* [Things to do]:
1. In the text on M. atropurpureum, in what year was 'Aztec' developed?
2. Continue the text on M. atropurpureum from where it stops.

* [Selected excerpt]:

■ ■ ■

M. atropurpureum is a tropical herbaceous dicot belonging to the family Fabaceae. It rapidly develops dense, hairy, dark green vines about 5 mm in diameter, until it reaches its mature size around 120 cm. The vines have bright green trifoliolate leaves, which are roughly 2–7 cm long with smooth hairs on the underside. Flowers are dark reddish purple. The seeds are small brown peas with a white spot, found in the plant's pods which hang on the vines in bunches of about 5–10. In weather and soil conditions favourable to the plant, stem nodes close to the soil may root, enabling vegetative propagation of the plant. M. atropurpureum forms a deep swollen taproot up to 2 cm in diameter.

==History and distribution==
M. atropurpureum is also commonly referred to as 'Siratro' or 'Aztec' (modified races to improve nematode resistance and reduce rust sensitivity, respectively) atro, purple bush-bean (a common English term for the species), Purpurbohne (a common German term for the species), or conchito (a common Spanish name for the species). It has a short lifespan, but a high density, with a minimum of 1200 and a maximum of 1700 plants per acre when it is in season and free to grow.
M. atropurpureum is native to Central and South America, as well as the Caribbean Islands, and has been known to grow in some regions of southern North America, including Mexico and the US in states such as Arizona, Texas, Florida, and Hawaii, as well as coastal regions in Queensland and New South Wales, Australia, and scattered regions across Africa. Its historical use has been to serve as pasture for domesticated livestock, and was the first tropical pasture improved by breeding. Performed in Australia in 1960s, native M. atropurpureum was bred to resist nematodes in its roots, which created a modified species known as 'Siratro', which developed a rust sensitivity, so 'Aztec' was developed to counter the arisen problem in 1995. On indigenous North and South American farms where M. atropurpureum was available, it would often be used as a ground cover during dry seasons to take advantage of the nitrogen-fixation abilities the legume has; this prevented soil erosion and acted as an organic fertilizer.

The species is invasive in New Caledonia, where it was first introduced in 1963.

■ ■ ■

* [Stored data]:
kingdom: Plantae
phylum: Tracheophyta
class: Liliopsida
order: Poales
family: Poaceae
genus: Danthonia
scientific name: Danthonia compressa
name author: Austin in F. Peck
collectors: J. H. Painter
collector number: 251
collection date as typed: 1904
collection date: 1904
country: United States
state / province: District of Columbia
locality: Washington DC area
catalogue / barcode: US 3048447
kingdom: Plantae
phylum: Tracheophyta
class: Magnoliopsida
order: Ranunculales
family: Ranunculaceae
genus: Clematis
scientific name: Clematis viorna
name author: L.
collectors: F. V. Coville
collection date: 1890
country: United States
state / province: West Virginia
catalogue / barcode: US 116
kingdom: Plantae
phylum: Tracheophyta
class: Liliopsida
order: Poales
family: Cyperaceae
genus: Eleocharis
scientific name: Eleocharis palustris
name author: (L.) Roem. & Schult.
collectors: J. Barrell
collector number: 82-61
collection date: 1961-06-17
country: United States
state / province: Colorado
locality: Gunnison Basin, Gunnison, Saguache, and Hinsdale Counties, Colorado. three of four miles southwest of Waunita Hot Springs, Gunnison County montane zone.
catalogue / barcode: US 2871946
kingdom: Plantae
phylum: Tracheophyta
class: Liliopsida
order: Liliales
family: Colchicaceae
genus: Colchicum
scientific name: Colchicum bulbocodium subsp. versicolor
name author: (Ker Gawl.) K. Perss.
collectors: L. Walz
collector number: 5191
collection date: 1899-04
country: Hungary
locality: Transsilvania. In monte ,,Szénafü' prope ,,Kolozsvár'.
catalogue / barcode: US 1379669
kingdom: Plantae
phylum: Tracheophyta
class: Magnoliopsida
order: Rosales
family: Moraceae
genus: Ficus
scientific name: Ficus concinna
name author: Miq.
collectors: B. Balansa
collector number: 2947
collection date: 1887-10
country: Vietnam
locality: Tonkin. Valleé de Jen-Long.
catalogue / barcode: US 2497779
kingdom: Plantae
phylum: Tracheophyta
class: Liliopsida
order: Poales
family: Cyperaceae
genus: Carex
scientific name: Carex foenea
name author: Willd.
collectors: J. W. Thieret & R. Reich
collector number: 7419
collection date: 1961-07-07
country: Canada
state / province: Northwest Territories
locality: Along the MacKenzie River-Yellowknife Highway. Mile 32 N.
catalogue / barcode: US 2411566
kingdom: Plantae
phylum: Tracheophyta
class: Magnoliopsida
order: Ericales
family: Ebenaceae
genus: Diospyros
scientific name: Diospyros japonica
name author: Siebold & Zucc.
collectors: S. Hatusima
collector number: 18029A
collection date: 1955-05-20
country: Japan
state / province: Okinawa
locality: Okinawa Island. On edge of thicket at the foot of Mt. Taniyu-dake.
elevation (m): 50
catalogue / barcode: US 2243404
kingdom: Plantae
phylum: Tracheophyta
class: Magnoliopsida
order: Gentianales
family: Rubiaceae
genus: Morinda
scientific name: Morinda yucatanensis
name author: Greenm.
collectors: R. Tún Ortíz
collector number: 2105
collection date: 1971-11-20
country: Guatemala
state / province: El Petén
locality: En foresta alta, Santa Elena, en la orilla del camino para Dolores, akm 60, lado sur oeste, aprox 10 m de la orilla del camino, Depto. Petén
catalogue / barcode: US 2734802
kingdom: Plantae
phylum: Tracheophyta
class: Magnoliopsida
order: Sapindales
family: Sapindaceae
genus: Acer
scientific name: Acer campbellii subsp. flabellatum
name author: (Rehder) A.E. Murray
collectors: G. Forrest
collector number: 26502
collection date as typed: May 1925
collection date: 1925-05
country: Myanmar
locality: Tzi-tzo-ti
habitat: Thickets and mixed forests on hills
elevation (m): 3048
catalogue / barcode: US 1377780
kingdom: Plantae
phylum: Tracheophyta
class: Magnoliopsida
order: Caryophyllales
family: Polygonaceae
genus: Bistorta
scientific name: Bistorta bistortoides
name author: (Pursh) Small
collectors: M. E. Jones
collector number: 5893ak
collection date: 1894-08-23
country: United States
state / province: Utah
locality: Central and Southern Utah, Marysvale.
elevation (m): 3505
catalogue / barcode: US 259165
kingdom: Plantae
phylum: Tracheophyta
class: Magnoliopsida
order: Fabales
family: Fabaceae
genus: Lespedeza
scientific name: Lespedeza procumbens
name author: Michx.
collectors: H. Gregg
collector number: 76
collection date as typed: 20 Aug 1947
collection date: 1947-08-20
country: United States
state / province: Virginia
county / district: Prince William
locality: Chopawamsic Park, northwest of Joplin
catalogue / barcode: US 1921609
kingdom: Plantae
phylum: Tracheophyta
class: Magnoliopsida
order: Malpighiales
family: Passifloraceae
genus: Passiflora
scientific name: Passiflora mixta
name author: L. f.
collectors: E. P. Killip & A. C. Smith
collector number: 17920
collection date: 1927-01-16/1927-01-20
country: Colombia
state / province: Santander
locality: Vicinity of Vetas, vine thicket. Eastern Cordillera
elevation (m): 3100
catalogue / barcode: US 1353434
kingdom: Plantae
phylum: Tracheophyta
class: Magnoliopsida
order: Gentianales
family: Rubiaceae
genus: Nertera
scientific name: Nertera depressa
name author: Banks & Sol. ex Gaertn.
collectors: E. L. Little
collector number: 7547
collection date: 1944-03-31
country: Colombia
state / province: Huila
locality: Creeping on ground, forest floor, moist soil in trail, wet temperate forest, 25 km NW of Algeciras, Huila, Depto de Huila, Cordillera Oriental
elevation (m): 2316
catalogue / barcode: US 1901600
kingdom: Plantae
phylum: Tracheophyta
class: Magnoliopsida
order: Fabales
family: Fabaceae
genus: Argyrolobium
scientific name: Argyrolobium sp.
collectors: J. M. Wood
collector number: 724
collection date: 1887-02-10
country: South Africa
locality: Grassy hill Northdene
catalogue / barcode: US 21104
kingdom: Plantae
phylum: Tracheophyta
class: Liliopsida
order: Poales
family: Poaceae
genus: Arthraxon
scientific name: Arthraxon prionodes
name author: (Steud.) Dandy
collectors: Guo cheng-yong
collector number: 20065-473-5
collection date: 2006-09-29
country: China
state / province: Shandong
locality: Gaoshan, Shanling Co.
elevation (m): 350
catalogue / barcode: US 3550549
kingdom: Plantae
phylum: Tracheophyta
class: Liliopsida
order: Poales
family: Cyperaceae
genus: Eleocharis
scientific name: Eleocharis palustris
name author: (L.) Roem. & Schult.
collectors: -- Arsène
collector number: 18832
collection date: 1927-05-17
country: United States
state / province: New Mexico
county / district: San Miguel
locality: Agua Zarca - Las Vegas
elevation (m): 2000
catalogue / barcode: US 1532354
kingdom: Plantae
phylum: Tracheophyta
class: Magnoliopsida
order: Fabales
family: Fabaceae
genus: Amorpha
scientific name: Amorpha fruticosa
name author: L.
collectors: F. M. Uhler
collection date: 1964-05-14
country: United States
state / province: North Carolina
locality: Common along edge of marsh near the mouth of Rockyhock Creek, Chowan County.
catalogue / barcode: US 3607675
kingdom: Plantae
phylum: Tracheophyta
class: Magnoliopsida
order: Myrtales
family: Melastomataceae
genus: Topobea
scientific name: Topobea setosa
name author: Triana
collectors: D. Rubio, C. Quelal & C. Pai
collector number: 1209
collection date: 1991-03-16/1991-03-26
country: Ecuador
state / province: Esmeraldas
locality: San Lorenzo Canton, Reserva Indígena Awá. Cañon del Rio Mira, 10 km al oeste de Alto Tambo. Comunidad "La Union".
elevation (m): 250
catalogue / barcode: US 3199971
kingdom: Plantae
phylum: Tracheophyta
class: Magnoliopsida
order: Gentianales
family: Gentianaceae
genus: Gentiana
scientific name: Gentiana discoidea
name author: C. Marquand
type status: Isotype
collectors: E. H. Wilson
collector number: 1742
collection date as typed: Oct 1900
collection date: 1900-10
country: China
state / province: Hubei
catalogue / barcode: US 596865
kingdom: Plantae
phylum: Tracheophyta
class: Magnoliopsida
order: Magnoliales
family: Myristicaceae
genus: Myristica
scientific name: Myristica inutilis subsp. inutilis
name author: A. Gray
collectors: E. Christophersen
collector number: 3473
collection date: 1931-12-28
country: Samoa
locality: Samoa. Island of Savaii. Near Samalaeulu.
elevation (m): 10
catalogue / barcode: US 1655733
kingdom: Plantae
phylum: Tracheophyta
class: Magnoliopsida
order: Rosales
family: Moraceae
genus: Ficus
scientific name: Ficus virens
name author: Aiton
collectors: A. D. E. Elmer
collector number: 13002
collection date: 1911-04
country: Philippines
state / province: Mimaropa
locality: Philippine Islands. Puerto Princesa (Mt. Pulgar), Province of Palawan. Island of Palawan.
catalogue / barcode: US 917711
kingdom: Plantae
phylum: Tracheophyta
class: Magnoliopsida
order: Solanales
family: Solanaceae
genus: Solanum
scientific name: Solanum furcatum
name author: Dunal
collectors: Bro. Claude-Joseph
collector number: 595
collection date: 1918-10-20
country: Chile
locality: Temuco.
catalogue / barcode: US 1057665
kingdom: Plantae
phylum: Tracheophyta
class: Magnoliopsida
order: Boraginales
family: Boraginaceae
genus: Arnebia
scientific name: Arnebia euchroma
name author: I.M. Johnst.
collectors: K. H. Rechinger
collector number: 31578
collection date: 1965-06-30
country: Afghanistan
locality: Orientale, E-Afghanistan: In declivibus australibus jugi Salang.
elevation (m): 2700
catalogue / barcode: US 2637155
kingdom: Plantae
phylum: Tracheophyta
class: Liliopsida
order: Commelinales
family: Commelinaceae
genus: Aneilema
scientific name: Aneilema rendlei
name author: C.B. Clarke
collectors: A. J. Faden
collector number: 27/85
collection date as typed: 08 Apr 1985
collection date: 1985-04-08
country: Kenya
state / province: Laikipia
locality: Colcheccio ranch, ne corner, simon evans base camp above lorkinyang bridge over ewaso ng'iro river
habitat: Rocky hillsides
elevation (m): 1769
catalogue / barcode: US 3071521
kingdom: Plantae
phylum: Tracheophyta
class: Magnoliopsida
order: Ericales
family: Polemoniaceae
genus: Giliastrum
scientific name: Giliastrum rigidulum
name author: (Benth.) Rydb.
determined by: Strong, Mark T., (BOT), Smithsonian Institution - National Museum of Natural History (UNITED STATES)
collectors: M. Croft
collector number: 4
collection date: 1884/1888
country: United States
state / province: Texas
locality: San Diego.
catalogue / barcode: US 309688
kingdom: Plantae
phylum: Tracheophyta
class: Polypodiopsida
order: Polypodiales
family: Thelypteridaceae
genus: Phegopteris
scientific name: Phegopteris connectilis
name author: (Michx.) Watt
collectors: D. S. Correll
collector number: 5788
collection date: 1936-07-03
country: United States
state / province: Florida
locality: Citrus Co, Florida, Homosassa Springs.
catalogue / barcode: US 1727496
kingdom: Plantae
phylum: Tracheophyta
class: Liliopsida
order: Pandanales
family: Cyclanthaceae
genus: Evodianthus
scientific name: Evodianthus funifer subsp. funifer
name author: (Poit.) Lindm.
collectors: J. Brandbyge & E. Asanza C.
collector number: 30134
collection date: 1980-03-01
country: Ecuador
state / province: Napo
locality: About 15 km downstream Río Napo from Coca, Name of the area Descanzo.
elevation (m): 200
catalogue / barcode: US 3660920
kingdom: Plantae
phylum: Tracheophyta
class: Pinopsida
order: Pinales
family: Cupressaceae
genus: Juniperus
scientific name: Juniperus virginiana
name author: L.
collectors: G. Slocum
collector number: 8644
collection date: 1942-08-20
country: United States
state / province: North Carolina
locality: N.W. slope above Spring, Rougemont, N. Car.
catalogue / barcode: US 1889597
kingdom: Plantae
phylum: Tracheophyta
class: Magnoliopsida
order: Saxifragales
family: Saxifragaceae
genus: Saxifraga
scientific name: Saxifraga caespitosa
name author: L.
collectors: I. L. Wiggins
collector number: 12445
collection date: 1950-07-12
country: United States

■ ■ ■

* [Task responses]:
1. 1995

2.
==Growing conditions==
One of the most strategic advantages to M. atropurpureum is its ability to grow and prosper in varied soil types. It is propagated naturally by legumes bursting and sending seeds forcefully into the ground. Growing season varies geographically, but typically will be in the spring and summer. It can be grown in soils that are coarse and fine, as well as all variations between. Primarily, it is grown on pasture fields interseeded with a grass to retain the soil and prevent erosion. M. atropurpureum is often found by roadsides, in vegetation around waterways and coastal regions, and on disturbed ground. M. atropurpureum can grow in soils with a pH level as low as 5.0 and as high as 8.0. It can also survive in most temperatures, requiring a minimum temperature of 23 °F, and has an average salinity and shade tolerance. It requires an average precipitation between 15 and 111 cm.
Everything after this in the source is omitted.